In my opinion the judge was right in permitting the plaintiffs to recover interest on the coupons. This point is presented by the defendants’ second exception. The coupons are negotiable promises to pay a certain sum of money on a certain day to the holder, so made as to be cut off and circulated independently of the bond. If not paid when due I think interest should be allowed by way of damages for the delay of payment. They do not contain any express promise to pay interest on the interest, and if they did I think interest would or should be allowed, not by force of the promise, but as compensation for the delay of payment by way of damages. The general rule is that when there is a written contract to pay money on a day, and not a place fixed, and the contract is broken, interest is allowed. (Williams agt. Sherman, 7 Wend. 109; Still agt. Hall, 20 id. 51, 52; Reid agt. Rensselaer Glass Co. 3 Cowen, 436; S. C. in error, 5 id. 587.)

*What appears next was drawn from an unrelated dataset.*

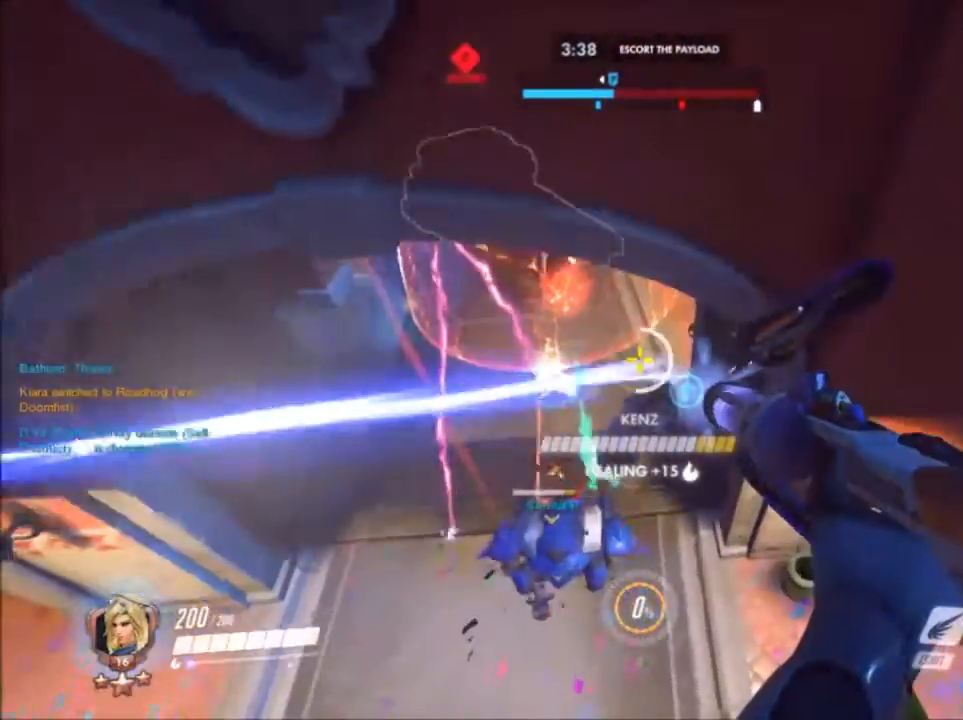
{"keys": ["a", "d"], "mouse": [], "events": [[17, "space", "up"]]}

The chancery cases in this state are undoubtedly to the effect that compound interest can only be recovered upon a written agreement to pay it, made after the interest upon which it operates has fallen due. (State of Connecticut agt. Jackson, 1 John. Ch. 13; Van Benschoten agt. Lawson, 6 John. [238]*238Ch. 313; Mowry agt. Bishop, 5 Paige, 98; Quackenbush agt. Leonard, 9 id. 334; Toll agt. Hiller, 11 id. 228.)

In State of Connecticut agt. Jackson Chancellor Kent says: “ Even an original agreement at the time of the loan or contract, that if interest be not paid at the end of the year, it shall be deemed .principal, and carry interest, will not be recognized as valid: such a provision would not amount to usury (Le Grange agt. Hamilton, 4 Term R. 613; 2 H. Black. 144), but this court certainly, and perhaps a court of law, would not give effect to such a provision.”

In Van Benschoten agt. Lawson (supra) the chancellor held that the agreement, though made after the interest had fallen due, must be prospective in its operation, as that the interest then due and payable should carry interest thereafter.

■In Mowry agt. Bishop, (5 Paige, supra,) Chancellor Walworth held that an agreement to pay interest on arrears of interest, which had already become due, was valid, and that if compound interest is voluntarily paid, it could not be recovered back; that the moral obligation of the debtor to make the usual remuneration for the loss of interest sustained by the creditor, was a sufficient consideration to support a subsequent agreement in writing to pay interest on such arrears of interest.

I have some difficulty in seeing if such moral obligation is sufficient to support such subsequent written promise, why it was not right to allow the plaintiffs in the principal case interest upon their coupons without any promise.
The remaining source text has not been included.